David Johnson, admitted in 2002 and sole director of Bolton firm Johnson Law Ltd, admitted receiving payments for settled personal injury cases but failing to pay sums owed for work on the claims. This continued for almost seven years until the firm closed in January 2018 and went into administration.

Johnson was made bankrupt later that year, and administrators subsequently reported concerns to the SRA that the firm had failed to pay a significant amount in third party disbursements.

The Solicitors Disciplinary Tribunal heard that the potential sum owed to third party creditors could be more than £790,000. ATE insurers, medical reporting agencies and barristers chambers are all among those who were not paid disbursements owed to them.

There was no evidence available prior to the date of administration that the SRA had been notified by the firm of any financial difficulties it had in paying disbursements. There was also an absence of accurate accounting records for the six months before the firm closed, meaning Johnson could not show where monies had been used.

Johnson made an agreed outcome with the SRA in which he admitted failing to pay disbursements and failing to repay a loan following an undertaking. He also admitted that his conduct had been dishonest.

In non-agreed mitigation, the solicitor said he made attempt to address the monies owed to creditors but these failed.
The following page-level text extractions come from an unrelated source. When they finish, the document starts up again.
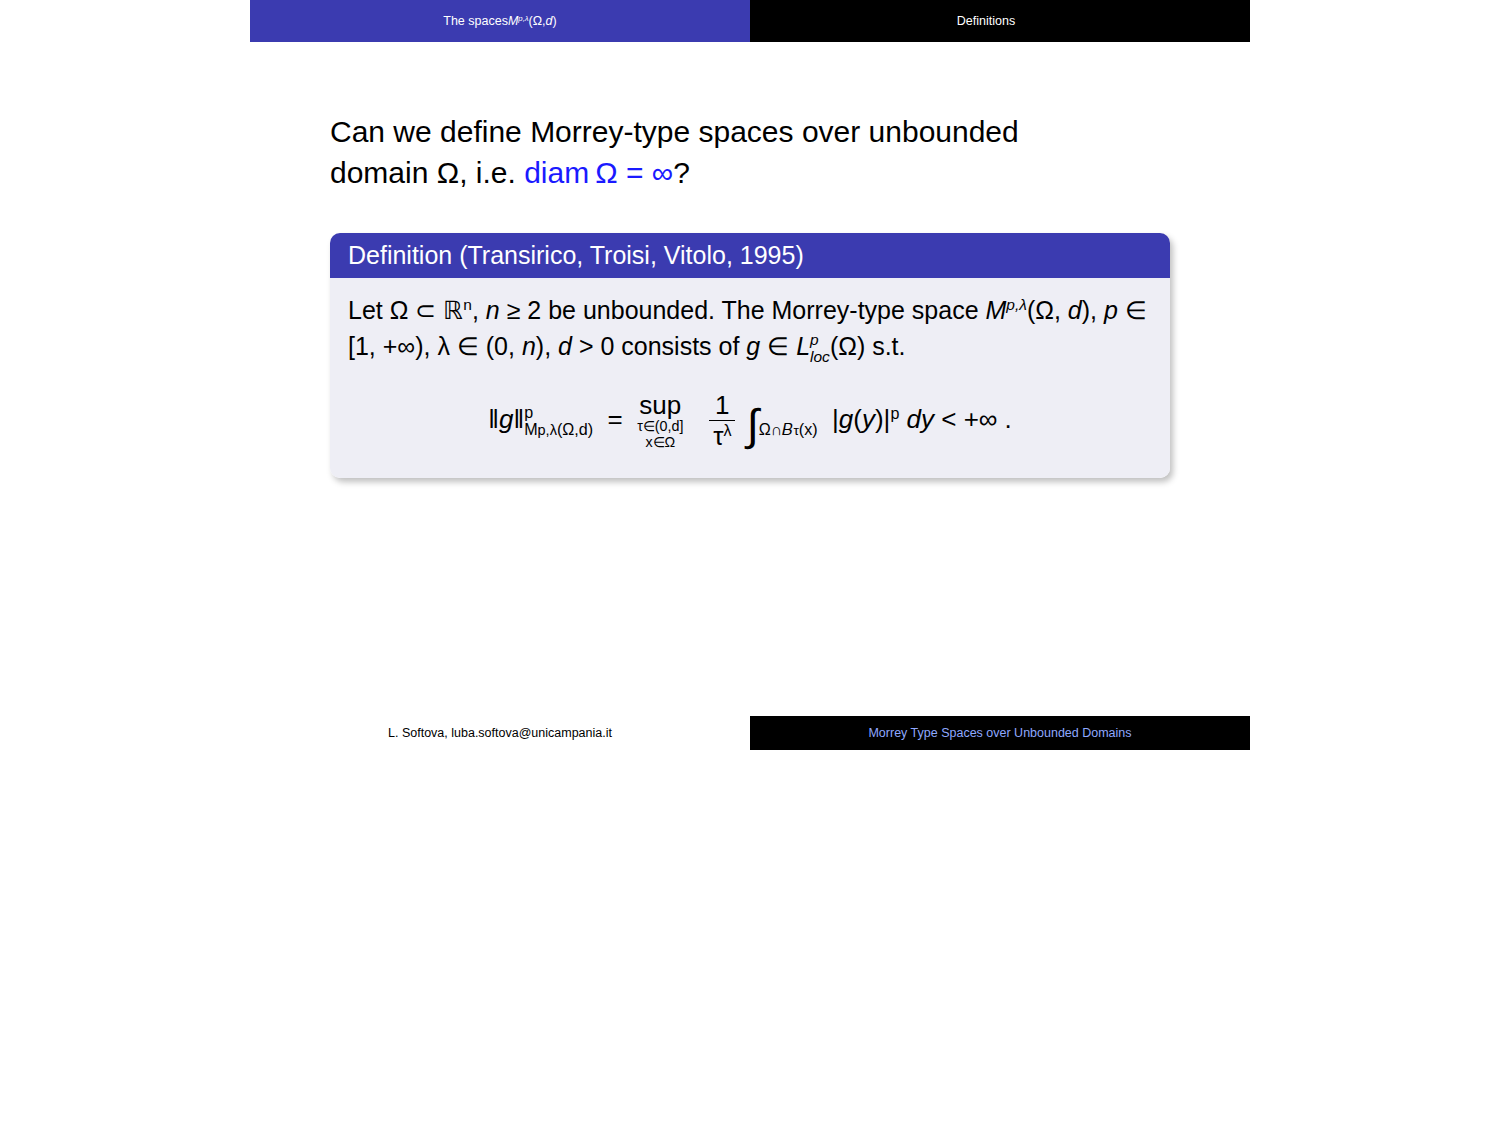The spaces Mp,λ(Ω, d)
Definitions
Can we define Morrey-type spaces over unbounded
domain Ω, i.e. diam Ω = ∞?
Definition (Transirico, Troisi, Vitolo, 1995)
Let Ω ⊂ ℝn, n ≥ 2 be unbounded. The Morrey-type space Mp,λ(Ω, d), p ∈ [1, +∞), λ ∈ (0, n), d > 0 consists of g ∈ Lp
loc(Ω) s.t.
‖g‖p
Mp,λ(Ω,d) = sup τ∈(0,d]
x∈Ω 1 τλ ∫Ω∩𝐵τ(x) |g(y)|p dy < +∞ .
L. Softova, luba.softova@unicampania.it
Morrey Type Spaces over Unbounded Domains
He submitted it was never his intention to permanently deprive the creditors payments of monies due.

He accepted that the mitigation did not amount to the exceptional circumstances that would prevent him being struck off, but he asked the tribunal to take into account his previous unblemished record and co-operation with the SRA.

The tribunal said money intended for third parties was used to support the cash flow of the business, adding that Johnson ‘knew that failure to pay creditors and the use of money allocated to those creditors to otherwise support the running of the firm was dishonest’. He was struck off and ordered to pay £7,500 costs.